-- Provided data follows --
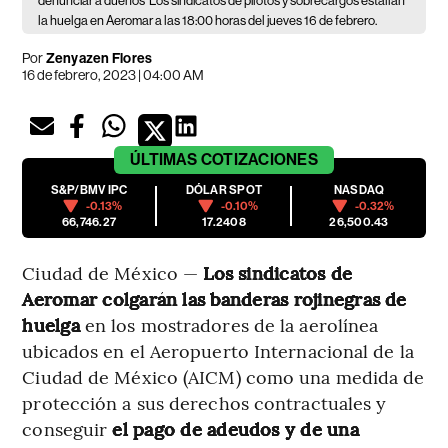
denunciar a dueños
Los sindicatos de pilotos y sobrecargos estallan
la huelga en Aeromar a las 18:00 horas del jueves 16 de febrero.
Por
Zenyazen Flores
16 de febrero, 2023 | 04:00 AM
ÚLTIMAS
COTIZACIONES
S&P/BMV IPC
DÓLAR SPOT
NASDAQ
-0.13%
-0.10%
-0.32%
66,746.27
17.2408
26,500.43
Ciudad de México —
Los sindicatos de
Aeromar colgarán las banderas rojinegras de
huelga
en los mostradores de la aerolínea
ubicados en el Aeropuerto Internacional de la
Ciudad de México (AICM) como una medida de
protección a sus derechos contractuales y
conseguir
el pago de adeudos y de una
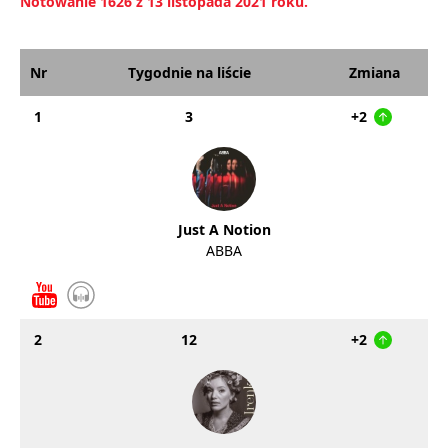
Notowanie 1626 z 13 listopada 2021 roku.
Nr
Tygodnie na liście
Zmiana
1
3
+2
Just A Notion
ABBA
2
12
+2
-- Provided data concluded --
▶ _About this exercise_:
Please reproduce the text read from every item above, line for line and unchanged, leaving the pictures out of your answer.

▶ _Exercise answer_:
denunciar a dueños
Los sindicatos de pilotos y sobrecargos estallan
la huelga en Aeromar a las 18:00 horas del jueves 16 de febrero.
Por
Zenyazen Flores
16 de febrero, 2023 | 04:00 AM
ÚLTIMAS
COTIZACIONES
S&P/BMV IPC
DÓLAR SPOT
NASDAQ
-0.13%
-0.10%
-0.32%
66,746.27
17.2408
26,500.43
Ciudad de México —
Los sindicatos de
Aeromar colgarán las banderas rojinegras de
huelga
en los mostradores de la aerolínea
ubicados en el Aeropuerto Internacional de la
Ciudad de México (AICM) como una medida de
protección a sus derechos contractuales y
conseguir
el pago de adeudos y de una
Notowanie 1626 z 13 listopada 2021 roku.
Nr
Tygodnie na liście
Zmiana
1
3
+2
Just A Notion
ABBA
2
12
+2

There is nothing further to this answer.